It is well known that passive irrigation systems harvesting stormwater at the kerb can benefit street trees, but it is less well known that water sensitive urban design features can also help meet environmental water needs at a catchment scale.
Urbanisation and water resources development have greatly altered the hydrological cycles of catchments like the Mount Lofty Ranges. Key flow components, such as baseflows provided by groundwater discharge, are missing from some river reaches or have been greatly reduced in terms of the river length that receives groundwater over the warmer months. In our climate, drought refuge pools and riffle habitats sustained by baseflows are critical for survival of native species such as small-bodied native fish like mountain galaxis (Galaxis olidus) that take refuge in pools over summer and move up- and downstream during periods of connected flow. These animals can be lost from a reach in a single summer if their refuge pools dry out because they are unable to move to other habitats and their eggs must stay submerged.
Mountain galaxias (Galaxias olidus, left, Source: M Hammer) and obscure galaxias (G. olirus, right, Source: N Whiterod) are found in watercourses throughout the Mount Lofty Ranges and Adelaide Plains. Their survival, distribution and abundance are limited by increased cease-to-flow periods and poor water quality as a result of catchment development and a drying climate. They are no longer found downstream of the city of Adelaide.
Urban development can limit the infiltration capacity of a catchment, resulting in recharge rates and baseflows that are much less than pre-development rates4, although it is not quite that simple as the impacts of urbanisation and anthropogenic land use change on groundwater dynamics are multi-factorial, often resulting in complex water balance changes3.
Direct stormwater runoff provides flows to urban streams at all times of year after even small rainfall events, due to the large area of hard surfaces. These flows are often short-lived, however, and whilst they may help top up pools over summer, additional water may be needed to sustain baseflows over the summer period.
Even though this creek line in Mount Barker is heavily modified and overgrown with exotic plants, the deep shade and permanent water provide suitable cool and flowing habitat for both mountain and obscure galaxias. It is not known whether groundwater contributes to this baseflow, however the presence of the fish and the deep incising suggest that it may be a groundwater discharge location. Source: K Muller, November 2023.
The good news is that research has shown that WSUD features can improve baseflows. For example, a 100m2 infiltration system with a 9800m2 catchment in Victoria fully restored baseflows, four other Victorian projects showed partial baseflow restoration and a further 54 studies showed that baseflow supplementation is possible1. Passive and active discharges from residential rainwater tanks overflowing to permeable surfaces can potentially return baseflows to within natural ecological limits, with additional benefits such as flood mitigation, for relatively little cost compared with alternative WSUD features6, 2.

## Data for analysis:
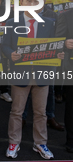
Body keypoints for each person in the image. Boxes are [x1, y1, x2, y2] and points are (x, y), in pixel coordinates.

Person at [2, 0, 64, 160]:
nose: (31, 4)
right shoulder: (12, 23)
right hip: (20, 73)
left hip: (42, 73)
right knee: (16, 111)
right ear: (21, 4)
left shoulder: (50, 23)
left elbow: (57, 46)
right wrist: (10, 54)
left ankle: (40, 143)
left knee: (41, 112)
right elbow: (5, 45)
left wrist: (59, 53)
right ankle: (14, 142)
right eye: (28, 1)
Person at [55, 8, 73, 153]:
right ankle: (71, 140)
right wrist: (64, 44)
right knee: (71, 106)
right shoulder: (66, 16)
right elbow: (56, 40)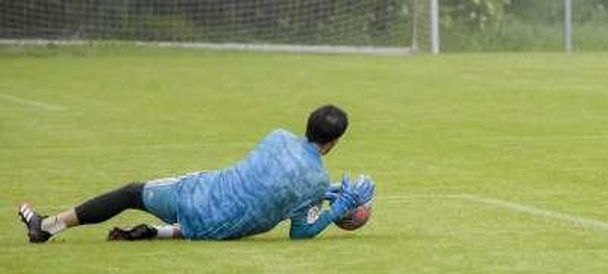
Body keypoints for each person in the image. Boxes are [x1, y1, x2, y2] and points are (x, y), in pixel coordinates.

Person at [18, 104, 374, 242]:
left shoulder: (278, 136)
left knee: (131, 193)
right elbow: (301, 233)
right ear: (336, 141)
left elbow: (274, 177)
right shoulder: (315, 183)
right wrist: (338, 205)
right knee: (233, 216)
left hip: (197, 197)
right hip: (218, 233)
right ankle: (156, 234)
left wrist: (327, 194)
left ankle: (48, 227)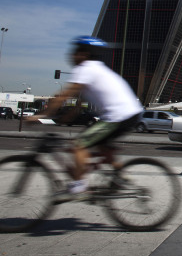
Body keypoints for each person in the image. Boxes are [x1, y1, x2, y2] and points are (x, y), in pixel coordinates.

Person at [28, 36, 143, 202]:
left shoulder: (86, 69)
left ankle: (78, 186)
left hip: (117, 117)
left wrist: (42, 115)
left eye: (75, 52)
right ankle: (122, 178)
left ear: (84, 54)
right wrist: (65, 118)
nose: (71, 55)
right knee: (102, 146)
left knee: (79, 145)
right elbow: (79, 102)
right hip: (130, 114)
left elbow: (64, 95)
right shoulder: (98, 70)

## Exercise prompt:
Please extend the article on stormwater and creek baseflows past its last sentence.

## Response to this exercise:
The not-so-good news is that there is no conclusive evidence that current WSUD practices are adequate to restore baseflows to within the limits that can be tolerated by our aquatic ecosystems. Furthermore, if WSUD features, such as a constructed wetland that intersects the groundwater table, are designed or located incorrectly, this can be detrimental to baseflows by increasing evaporative losses1.
The solution is to raise the bar on our WSUD objectives, to understand the role that WSUD could play in restoring critical components of catchment hydrology, and ideally increase the area of infiltration from the allotment scale upwards. Targets for groundwater recharge (locations and volumes) could be matched to environmental water demands, such as baseflows to sustain permanent pools, especially those that support threatened native fish.
Infiltration of urban stormwater has the potential to be a critical component of environmental watering that will enable our aquatic wildlife to adapt to a changing climate. These well-watered rivers provide refuge pools for fish, plus shade, shelter and atmospheric cooling, which will positively impact on recreational values, aesthetics, and ultimately, property values along urban river corridors5.
- Buck D, Taylor B, Fabbro L and Rockloff S (2019) Baseflow contribution from water sensitive urban design. Water e-journal. Australian Water Association Vol. 4, No. 3.
- Gee KD and Hunt WF (2016) Enhancing stormwater management benefits of rainwater harvesting via innovative technologies. Journal of Environmental Engineering, Vol. 142, No. 8, p. 04016039.
- Han D, Currell MJ, Cao G and Hall B (2017) Alterations to groundwater recharge due to anthropogenic landscape change. Journal of Hydrology Vol. 554, pp. 545-557.
- McGrane SJ (2016) Impacts of urbanisation on hydrological and water quality dynamics, and urban water management: A review. Hydrological Sciences Journal, Vol. 61, No. 13, pp. 2295-2311.
- Nicholls S and JL Crompton (2017) The effect of rivers, streams, and canals on property values. River Research and Applications, Vol. 33, pp. 1377–1386.
- Taylor B (2012) Emulating pre-urban initial rainfall losses and restoring baseflow with rainwater harvesting. Paper presented at the 7th International Conference on Water Sensitive Urban Design (WSUD): Water Sensitive Urban Design: Building the Water Sensitive Community, Melbourne, Australia, 21-23 Feb 2012, as cited in Buck et al. (2019).